Stored data entries:
--- --- ---
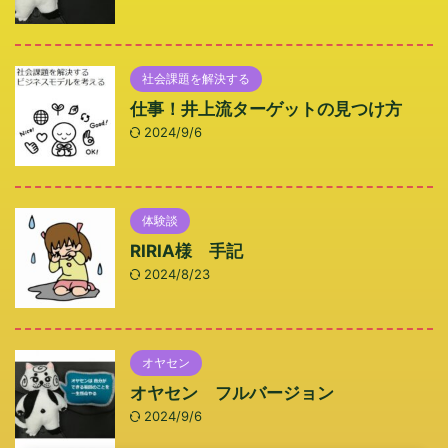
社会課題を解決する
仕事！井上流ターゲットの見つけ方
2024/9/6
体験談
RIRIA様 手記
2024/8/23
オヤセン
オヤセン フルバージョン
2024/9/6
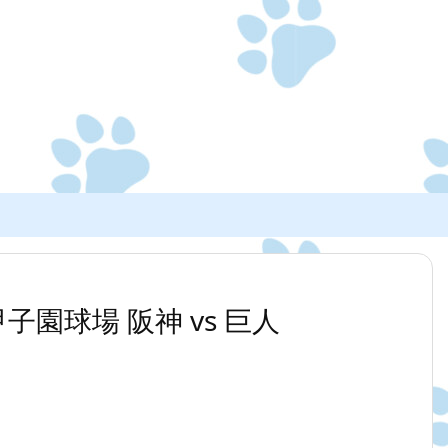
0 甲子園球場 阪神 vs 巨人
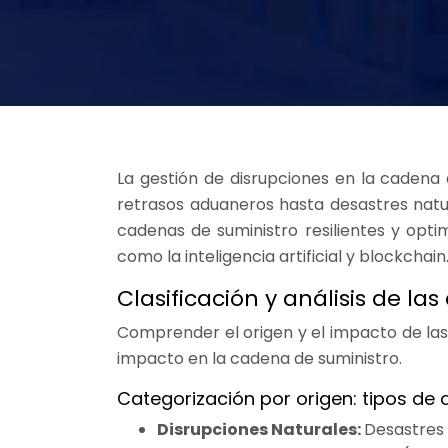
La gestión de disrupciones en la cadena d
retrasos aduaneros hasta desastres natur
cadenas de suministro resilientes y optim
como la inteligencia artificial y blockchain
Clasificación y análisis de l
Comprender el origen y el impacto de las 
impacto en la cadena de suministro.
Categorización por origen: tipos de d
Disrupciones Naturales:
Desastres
--- --- ---
- **Exercise instructions**: Looking only at the entries, count the lines that contain the word "impacto", then state that count and nothing else.

- **Expected answer**: 2